■ TRY IT:
In the entries below, go to the line containing "在本章开头介绍默认 [[Get]] 算法时我们介绍过" and repeat it along with every later line, exactly.

Segment Start: RECORDS SHOWN

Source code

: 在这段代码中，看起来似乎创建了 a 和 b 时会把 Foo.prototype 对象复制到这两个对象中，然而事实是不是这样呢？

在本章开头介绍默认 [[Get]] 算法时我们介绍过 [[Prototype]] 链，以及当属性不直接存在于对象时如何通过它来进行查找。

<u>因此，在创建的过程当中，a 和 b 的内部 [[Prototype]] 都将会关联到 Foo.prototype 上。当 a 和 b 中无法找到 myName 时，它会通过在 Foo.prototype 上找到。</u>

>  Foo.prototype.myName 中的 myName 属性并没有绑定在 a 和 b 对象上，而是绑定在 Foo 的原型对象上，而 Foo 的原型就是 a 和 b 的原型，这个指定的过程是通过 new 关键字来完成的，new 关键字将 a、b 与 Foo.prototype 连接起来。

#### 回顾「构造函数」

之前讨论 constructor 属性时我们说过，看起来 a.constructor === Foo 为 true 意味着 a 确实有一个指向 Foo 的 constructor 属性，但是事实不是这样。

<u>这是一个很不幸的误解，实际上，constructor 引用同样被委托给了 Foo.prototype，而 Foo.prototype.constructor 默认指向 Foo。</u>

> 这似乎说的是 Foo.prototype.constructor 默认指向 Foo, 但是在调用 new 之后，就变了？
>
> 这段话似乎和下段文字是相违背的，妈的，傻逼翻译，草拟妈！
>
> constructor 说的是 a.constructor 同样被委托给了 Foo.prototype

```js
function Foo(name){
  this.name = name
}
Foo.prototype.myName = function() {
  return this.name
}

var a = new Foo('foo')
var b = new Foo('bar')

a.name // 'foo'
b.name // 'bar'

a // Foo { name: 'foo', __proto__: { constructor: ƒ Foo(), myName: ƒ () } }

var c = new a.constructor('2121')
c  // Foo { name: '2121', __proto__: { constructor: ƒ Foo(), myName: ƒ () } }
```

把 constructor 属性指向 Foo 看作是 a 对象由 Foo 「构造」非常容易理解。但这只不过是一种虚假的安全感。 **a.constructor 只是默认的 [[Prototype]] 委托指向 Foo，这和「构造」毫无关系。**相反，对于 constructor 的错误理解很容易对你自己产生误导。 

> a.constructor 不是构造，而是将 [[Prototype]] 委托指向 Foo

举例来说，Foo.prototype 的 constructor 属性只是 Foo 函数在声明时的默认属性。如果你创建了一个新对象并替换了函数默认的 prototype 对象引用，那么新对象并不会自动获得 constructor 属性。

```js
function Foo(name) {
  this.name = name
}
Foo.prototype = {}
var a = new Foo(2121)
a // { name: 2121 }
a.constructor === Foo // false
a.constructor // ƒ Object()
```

Segment End: RECORDS SHOWN

■ WRITTEN ANSWER:
在本章开头介绍默认 [[Get]] 算法时我们介绍过 [[Prototype]] 链，以及当属性不直接存在于对象时如何通过它来进行查找。

<u>因此，在创建的过程当中，a 和 b 的内部 [[Prototype]] 都将会关联到 Foo.prototype 上。当 a 和 b 中无法找到 myName 时，它会通过在 Foo.prototype 上找到。</u>

>  Foo.prototype.myName 中的 myName 属性并没有绑定在 a 和 b 对象上，而是绑定在 Foo 的原型对象上，而 Foo 的原型就是 a 和 b 的原型，这个指定的过程是通过 new 关键字来完成的，new 关键字将 a、b 与 Foo.prototype 连接起来。

#### 回顾「构造函数」

之前讨论 constructor 属性时我们说过，看起来 a.constructor === Foo 为 true 意味着 a 确实有一个指向 Foo 的 constructor 属性，但是事实不是这样。

<u>这是一个很不幸的误解，实际上，constructor 引用同样被委托给了 Foo.prototype，而 Foo.prototype.constructor 默认指向 Foo。</u>

> 这似乎说的是 Foo.prototype.constructor 默认指向 Foo, 但是在调用 new 之后，就变了？
>
> 这段话似乎和下段文字是相违背的，妈的，傻逼翻译，草拟妈！
>
> constructor 说的是 a.constructor 同样被委托给了 Foo.prototype

```js
function Foo(name){
  this.name = name
}
Foo.prototype.myName = function() {
  return this.name
}

var a = new Foo('foo')
var b = new Foo('bar')

a.name // 'foo'
b.name // 'bar'

a // Foo { name: 'foo', __proto__: { constructor: ƒ Foo(), myName: ƒ () } }

var c = new a.constructor('2121')
c  // Foo { name: '2121', __proto__: { constructor: ƒ Foo(), myName: ƒ () } }
```

把 constructor 属性指向 Foo 看作是 a 对象由 Foo 「构造」非常容易理解。但这只不过是一种虚假的安全感。 **a.constructor 只是默认的 [[Prototype]] 委托指向 Foo，这和「构造」毫无关系。**相反，对于 constructor 的错误理解很容易对你自己产生误导。 

> a.constructor 不是构造，而是将 [[Prototype]] 委托指向 Foo

举例来说，Foo.prototype 的 constructor 属性只是 Foo 函数在声明时的默认属性。如果你创建了一个新对象并替换了函数默认的 prototype 对象引用，那么新对象并不会自动获得 constructor 属性。

```js
function Foo(name) {
  this.name = name
}
Foo.prototype = {}
var a = new Foo(2121)
a // { name: 2121 }
a.constructor === Foo // false
a.constructor // ƒ Object()
```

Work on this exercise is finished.